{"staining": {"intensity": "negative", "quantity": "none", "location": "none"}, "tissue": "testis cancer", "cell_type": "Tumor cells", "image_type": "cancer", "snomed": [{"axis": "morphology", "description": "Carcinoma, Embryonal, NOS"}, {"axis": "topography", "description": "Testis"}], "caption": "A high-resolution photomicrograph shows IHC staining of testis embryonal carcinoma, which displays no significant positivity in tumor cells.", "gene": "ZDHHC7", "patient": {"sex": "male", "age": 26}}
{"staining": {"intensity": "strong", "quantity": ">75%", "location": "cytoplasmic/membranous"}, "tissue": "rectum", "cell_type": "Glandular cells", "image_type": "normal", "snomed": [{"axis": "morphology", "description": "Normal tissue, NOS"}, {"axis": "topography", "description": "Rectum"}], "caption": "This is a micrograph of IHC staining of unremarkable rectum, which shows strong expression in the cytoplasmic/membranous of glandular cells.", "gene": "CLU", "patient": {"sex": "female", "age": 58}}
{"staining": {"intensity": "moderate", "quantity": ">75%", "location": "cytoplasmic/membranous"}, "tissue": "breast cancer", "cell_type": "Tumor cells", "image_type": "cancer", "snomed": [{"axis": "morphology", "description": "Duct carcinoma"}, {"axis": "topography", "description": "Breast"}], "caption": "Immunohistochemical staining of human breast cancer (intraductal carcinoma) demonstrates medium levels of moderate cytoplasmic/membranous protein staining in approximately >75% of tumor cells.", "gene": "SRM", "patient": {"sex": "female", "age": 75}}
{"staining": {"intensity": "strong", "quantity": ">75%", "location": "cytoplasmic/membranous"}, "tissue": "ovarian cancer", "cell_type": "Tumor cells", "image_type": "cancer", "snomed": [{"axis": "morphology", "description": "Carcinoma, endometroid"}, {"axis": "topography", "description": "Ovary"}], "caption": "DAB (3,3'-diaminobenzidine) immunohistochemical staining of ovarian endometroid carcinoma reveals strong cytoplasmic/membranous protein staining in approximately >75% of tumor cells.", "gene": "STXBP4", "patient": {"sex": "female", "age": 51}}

PROBLEM TO SOLVE
Please reproduce exactly the lines above, beginning with the first and ending with the line that contains "staining of human", and include nothing outside that range.

RESPONSE
{"staining": {"intensity": "negative", "quantity": "none", "location": "none"}, "tissue": "testis cancer", "cell_type": "Tumor cells", "image_type": "cancer", "snomed": [{"axis": "morphology", "description": "Carcinoma, Embryonal, NOS"}, {"axis": "topography", "description": "Testis"}], "caption": "A high-resolution photomicrograph shows IHC staining of testis embryonal carcinoma, which displays no significant positivity in tumor cells.", "gene": "ZDHHC7", "patient": {"sex": "male", "age": 26}}
{"staining": {"intensity": "strong", "quantity": ">75%", "location": "cytoplasmic/membranous"}, "tissue": "rectum", "cell_type": "Glandular cells", "image_type": "normal", "snomed": [{"axis": "morphology", "description": "Normal tissue, NOS"}, {"axis": "topography", "description": "Rectum"}], "caption": "This is a micrograph of IHC staining of unremarkable rectum, which shows strong expression in the cytoplasmic/membranous of glandular cells.", "gene": "CLU", "patient": {"sex": "female", "age": 58}}
{"staining": {"intensity": "moderate", "quantity": ">75%", "location": "cytoplasmic/membranous"}, "tissue": "breast cancer", "cell_type": "Tumor cells", "image_type": "cancer", "snomed": [{"axis": "morphology", "description": "Duct carcinoma"}, {"axis": "topography", "description": "Breast"}], "caption": "Immunohistochemical staining of human breast cancer (intraductal carcinoma) demonstrates medium levels of moderate cytoplasmic/membranous protein staining in approximately >75% of tumor cells.", "gene": "SRM", "patient": {"sex": "female", "age": 75}}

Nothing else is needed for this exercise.